Econostrum | Economic News in the Mediterranean

Cyprus, France and Slovenia to benefit from EU funds to protect the environment

Written by Eric Apim on Tuesday, February 22nd 2022 à 10:40 | Read 598 times

EU. After a call for proposals in 2020 from the Life Programme, the European Commission decided, on Thursday 17 February 2022, to invest €110 million in integrated environmental and climate protection projects.

They cover eleven countries*, including three Mediterranean countries: Cyprus, France and Slovenia (see below). "These projects contribute to the green recovery in the context of the Covid-19 pandemic and support the objectives of climate neutrality and zero pollution by 2050 set out in the Green Pact for Europe. These are concrete examples of actions that will help achieve the main objectives of the Green Pact for Europe in the context of the EU's 2030 Biodiversity Strategy and the EU's Circular Economy Action Plan," the European Commission said in a statement.

Integrated projects allow Member States to tap into other sources of funding, such as agricultural, structural, regional and research funds, as well as national funds, but also to tap into private sector investment. According to the European Commission, they could raise more than €10bn in additional funds.

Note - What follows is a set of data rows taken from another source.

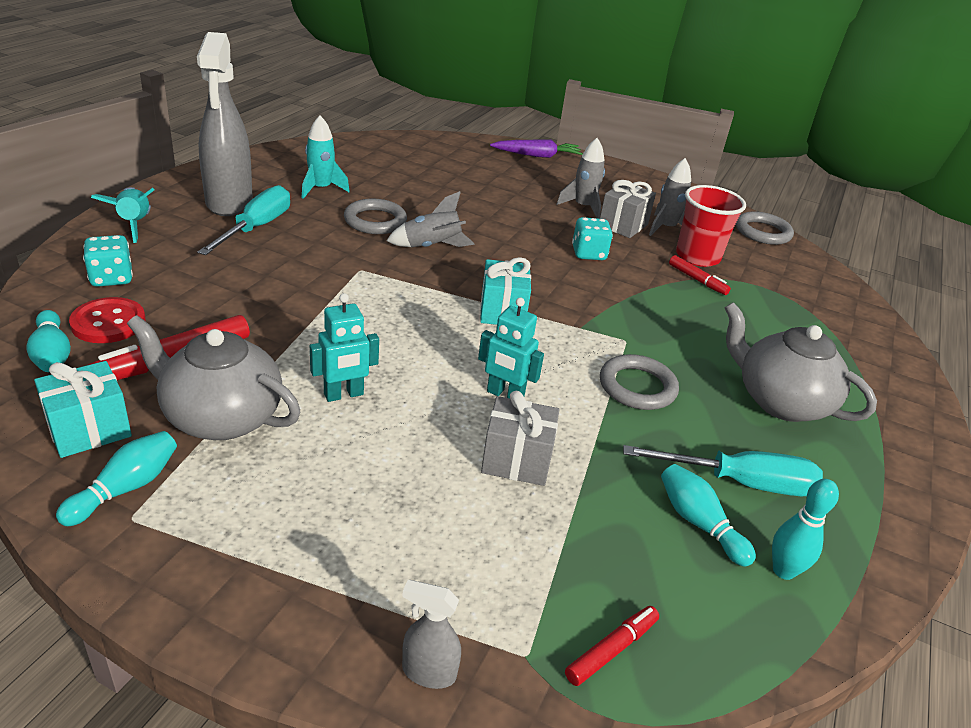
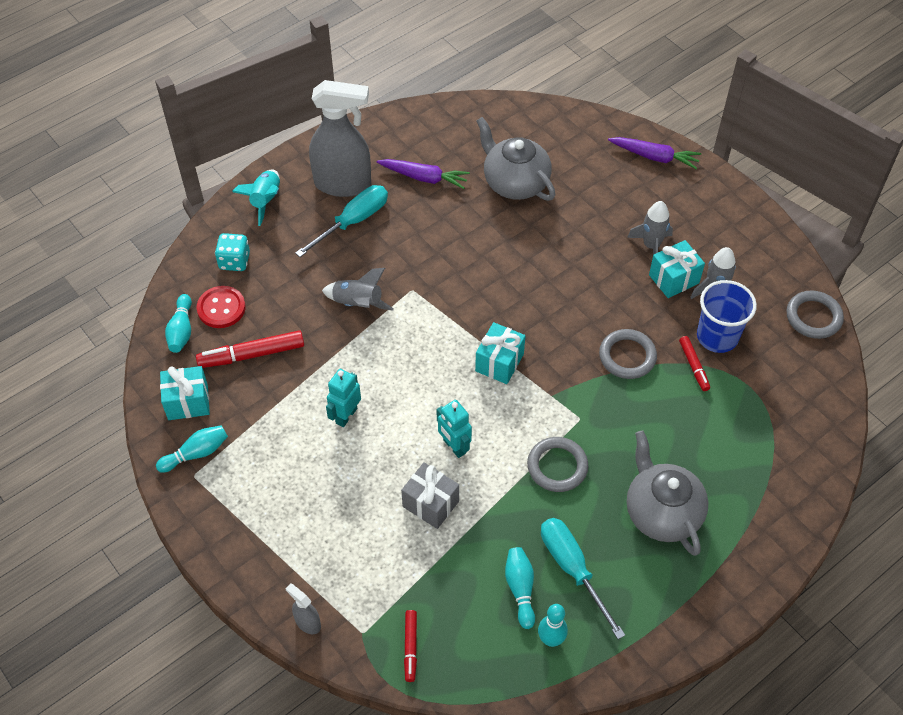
camera: 30 degrees right, 20 degrees up
(221, 417) = (264, 413): grey teapot -> grey teapot (515, 183)
(229, 202) = (343, 184): grey spray bottle -> grey spray bottle turned 105 degrees counterclockwise
(321, 189) = (424, 177): turquoise rocket -> purple carrot
(344, 395) = (346, 415): turquoise robot -> turquoise robot turned 120 degrees clockwise
(375, 221) = (451, 230): grey ring -> grey ring (627, 356)
(431, 247) = (482, 273): grey rocket -> grey rocket (358, 303)
(588, 254) = (615, 311): turquoise dice -> none
(611, 650) = (410, 647): red marker -> red marker turned 105 degrees clockwise
(623, 225) = (674, 279): grey gift -> turquoise gift
(697, 257) = (717, 336): red cup -> blue cup
(739, 482) = (572, 569): turquoise screwdriver -> turquoise screwdriver turned 150 degrees counterclockwise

"There is no time to lose on the climate, biodiversity and pollution crises. The LIFE programme provides direct support to projects across the EU and enables entire regions and countries to protect and restore nature. Nature is our greatest ally and we need to take care of it so that it can take care of us," comments Frans Timmermans, Executive Vice-President, responsible for the Green Pact for Europe. For Virginijus Sinkevičius, European Commissioner for the Environment, Oceans and Fisheries, the selected dossiers "are one of the main tools to make the green transition a reality by bringing targeted changes on the ground. Through these projects, Member States can green their economies, restore nature and biodiversity and improve their resilience. I look forward to seeing the benefits that these investments will bring in the eleven countries involved and beyond their borders."

​Three pilot forest areas in France

Biodiv'Est aims to reverse the decline of biodiversity in the Grand Est region (photo: AMHiste Région Grand Est)
Biodiv'Est aims to reverse the decline of biodiversity in the Grand Est region (photo: AMHiste Région Grand Est)
In France, an integrated LIFE Environment project, Biodiv'Est (€26.47 million over ten years from 2021 to 2030), plans to implement measures to halt and reverse the decline in biodiversity in the Grand Est region. Several programmes, coordinated by the Regional Council and linked to the Natura 2000 priority action plan, are planned in natural areas to combat the threat of ecosystem fragmentation, water and air pollution, and the spread of invasive alien species.

The Biodiv'Est team aims to strengthen local governance in natural areas, raise awareness of biodiversity among civil society, and improve field actions with a skilled workforce. It will identify innovative solutions to protect biodiversity.

This global action (102 initiatives with 337 actors involved) will be accompanied by the planting of 128 km of hedges, the creation of ten new nature reserves and three pilot forest areas to test silvicultural measures and to develop seed mixes in grassland areas resilient to climate change. It will also include the announcement of new and innovative financial means to reward the provision of environmental services.

60% waste reduction in Slovenia

Cyprus has one of the highest levels of municipal waste per capita in the EU. Less than 20% of it is recycled. The government attributes this to a lack of infrastructure and collection of recyclable and biodegradable waste. The LIFE-IP CYzero WASTE project, led by the Environment Department of the Cypriot Ministry of Agriculture, Rural Development and Environment, aims to install separate collection of biowaste in fifty rural, semi-rural and urban areas. It also aims to improve the collection of dry recyclables, such as paper and cans, through the installation of twenty green kiosks. Seven towns on the Mediterranean island will host reuse/repair centres and a network of reuse shops. In addition, some "pay-as-you-throw" schemes will be tested in parallel with the introduction of a landfill tax. Both of these tools are expected to support the shift towards a more circular economy.

Through its LIFE IP RESTART project, Slovenia is working towards a higher recycling rate of non-hazardous construction and demolition waste. The lack of coherent legislation, insufficient recycling capacity and low social acceptance of recycling processes and the resulting products are all handicaps identified by the Slovenian government.
Its Ministry of Environment and Spatial Planning will deploy a set of complementary technical, digital, environmental and circular solutions to achieve maximum material self-sufficiency and increased circularity in the waste recovery sector.

Six circular solutions for problematic and bulky waste streams will be promoted to ensure wide adoption of solutions to achieve coherent and integrated implementation of national waste management and prevention targets. Slovenia has high ambitions to reduce waste by 60% through recycling by 2030. And to reach a recycling rate of 50% for non-hazardous construction and demolition waste (70% for municipal waste). Improving waste collection, treatment and disposal activities, as well as material recovery, could also reduce CO2 emissions by 20%.

* Cyprus, Denmark, Estonia, Finland, France, Latvia, Lithuania, Netherlands, Poland, Slovenia, Czech Republic.